Perhaps all this necromancy of old ideas is just the latest in a series of zombie attacks unleashed on the present by a past that refuses to die. Antonia Majaca and Luciana Parisi in “The Incomputable and Instrumental Possibility” argue that the ancient opposition between the political agent who uses and the instrument that is used needs to be overthrown due to the consistent misrecognition of agents as instruments. Instead, the relationship between being an agent and being an instrument needs to be understood as mutually reinforcing and constitutive. Responding to Hito Steyerl, McKenzie Wark examines several different contemporary works to argue that art is better described as a derivative than as a currency. And Irmgard Emmelhainz reminds us that any history of the concept as such must reckon with the colonial reality that produced it. There is little in our intellectual arsenal that has not relied for its consolidation on accumulation by dispossession in one form or another.

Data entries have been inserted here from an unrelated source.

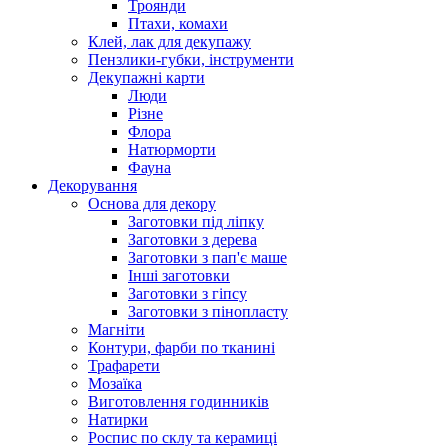
Троянди
Птахи, комахи
Клей, лак для декупажу
Пензлики-губки, інструменти
Декупажні карти
Люди
Різне
Флора
Натюрморти
Фауна
Декорування
Основа для декору
Заготовки під ліпку
Заготовки з дерева
Заготовки з пап'є маше
Інші заготовки
Заготовки з гіпсу
Заготовки з пінопласту
Магніти
Контури, фарби по тканині
Трафарети
Мозаїка
Виготовлення годинників
Натирки
Роспис по склу та керамиці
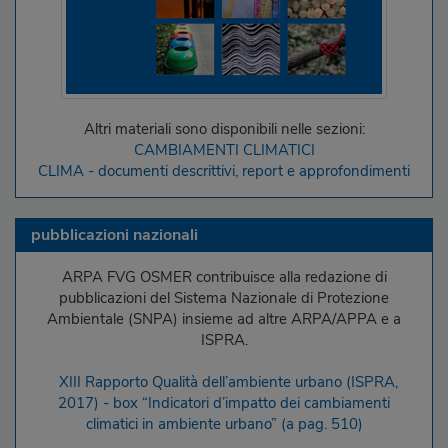
Altri materiali sono disponibili nelle sezioni:
CAMBIAMENTI CLIMATICI
CLIMA - documenti descrittivi, report e approfondimenti
pubblicazioni nazionali
ARPA FVG OSMER contribuisce alla redazione di
pubblicazioni del Sistema Nazionale di Protezione
Ambientale (SNPA) insieme ad altre ARPA/APPA e a
ISPRA.
XIII Rapporto Qualità dell’ambiente urbano (ISPRA,
2017) - box “Indicatori d’impatto dei cambiamenti
climatici in ambiente urbano” (a pag. 510)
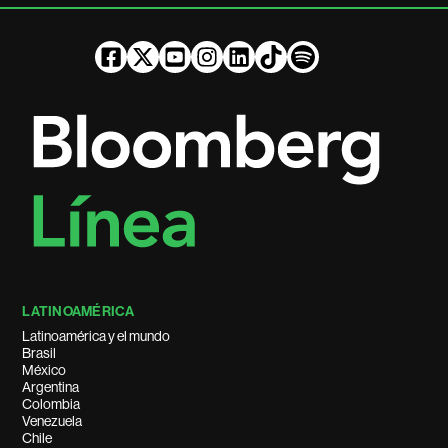
LATINOAMÉRICA
Latinoamérica y el mundo
Brasil
México
Argentina
Colombia
Venezuela
Chile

Finally, in “Citizen Subject,” Etienne Balibar unites in a single stroke the philosophical and political economic foundations of modernity. The relentless anxiety and concern for the fate of the subjectivity, in the philosophical (or artistic) sense, Balibar avers, cannot be considered separately from the revolutionary transformation that translates the subjects of an absolute monarchy, in the political economic sense, into the citizens of a representative republic. By linking these two senses of the term “subject,” Balibar provides us with a new way of revisiting decades-old questions about the relative stability and veracity of representation, while also reminding us that the institutional legacy of aristocratic privilege did not vanish in 1789. What if expressionism expressed a painter’s citizenship, rather than her subjectivity? Is realism something different when practiced by the loyal subject of a patrilineal regime than when it is pursued by the citizen of a nominally free state?